After she turned down an offer from OpenAI to be the voice of its new chatbot, Johansson said she was “shocked, angered and in disbelief that [CEO] Mr. Altman would pursue a voice that sounded so eerily similar to mine.”
Vocally equipped AI agents also pose a significant fraud risk, enabling cybercriminals to impersonate real people for their own nefarious purposes.
When Alan Turing proposed a test in 1950 to determine a machine’s ability to exhibit behavior that is indistinguishable from that of a human, he said the conversation should be limited to a text-only channel so the result wouldn’t depend on AI’s ability to speak. But as Sacks observed, “we are already at the point” where voice-enabled chatbots can convincingly replicate human customer service agents.
More than 50 years later, it feels like ChatGPT and its peers are on the cusp of passing the Turing test. However, the final hurdles to truly human-like intelligence may prove the most difficult to surmount.
Some of the barriers to AI convincingly passing as a human appear to be designed into frontier AI models by their developers. Try as you might, ChatGPT won’t pretend to be human, and attempts to get it to engage in Turing’s experiment invariably fail.

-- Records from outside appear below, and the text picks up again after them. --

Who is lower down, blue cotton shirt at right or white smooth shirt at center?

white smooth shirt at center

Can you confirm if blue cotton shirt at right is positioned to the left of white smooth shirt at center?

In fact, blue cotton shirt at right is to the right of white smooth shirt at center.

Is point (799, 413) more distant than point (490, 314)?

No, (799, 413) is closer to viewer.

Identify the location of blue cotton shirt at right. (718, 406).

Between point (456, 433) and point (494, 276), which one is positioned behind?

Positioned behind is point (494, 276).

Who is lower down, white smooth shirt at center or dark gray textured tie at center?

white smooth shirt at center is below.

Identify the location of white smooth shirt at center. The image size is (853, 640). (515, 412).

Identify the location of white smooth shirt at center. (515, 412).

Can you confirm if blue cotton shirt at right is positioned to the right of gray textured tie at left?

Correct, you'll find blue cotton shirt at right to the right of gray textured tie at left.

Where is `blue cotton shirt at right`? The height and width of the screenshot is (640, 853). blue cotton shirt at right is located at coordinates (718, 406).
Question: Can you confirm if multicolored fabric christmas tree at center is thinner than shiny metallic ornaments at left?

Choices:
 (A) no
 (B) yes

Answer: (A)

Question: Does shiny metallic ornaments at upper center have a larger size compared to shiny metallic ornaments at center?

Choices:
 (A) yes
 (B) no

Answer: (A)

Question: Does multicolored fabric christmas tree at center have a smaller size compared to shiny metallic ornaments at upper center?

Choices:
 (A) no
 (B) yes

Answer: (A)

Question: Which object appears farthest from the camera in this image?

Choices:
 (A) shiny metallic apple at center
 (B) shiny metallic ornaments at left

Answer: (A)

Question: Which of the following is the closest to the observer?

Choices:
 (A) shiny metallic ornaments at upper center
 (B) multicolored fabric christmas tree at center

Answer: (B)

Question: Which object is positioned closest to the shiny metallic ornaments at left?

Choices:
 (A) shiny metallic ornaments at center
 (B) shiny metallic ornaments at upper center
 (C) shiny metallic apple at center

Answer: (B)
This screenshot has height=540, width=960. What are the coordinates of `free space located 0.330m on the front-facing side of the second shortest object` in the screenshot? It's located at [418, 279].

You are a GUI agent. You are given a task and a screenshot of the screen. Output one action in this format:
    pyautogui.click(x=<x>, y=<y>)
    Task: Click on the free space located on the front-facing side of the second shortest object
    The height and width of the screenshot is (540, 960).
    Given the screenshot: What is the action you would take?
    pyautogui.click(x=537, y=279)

Given the risks of AI impersonation, hard-coding models with a commitment to transparency is probably a good idea. However, bad actors will always seek to bypass such built-in safety rails.
In an interview with CCN, Ken Joseph, the head of U.S. regulatory consulting at Kroll, said the rise of convincing deepfake audio and video means businesses need to completely reimagine their security protocols. “As the threat becomes more sophisticated, so too must the controls and verification systems that firms put in place,” he observed.
Of course, the same advice also applies to everyday consumers and platform users. In the age of AI, previous standards of realness (a face on camera, a voice at the end of the line) no longer apply. Turing originally worried that robotic voices would give AI away, but today, they could be the first aspect of the AI stack that can convincingly pass his test.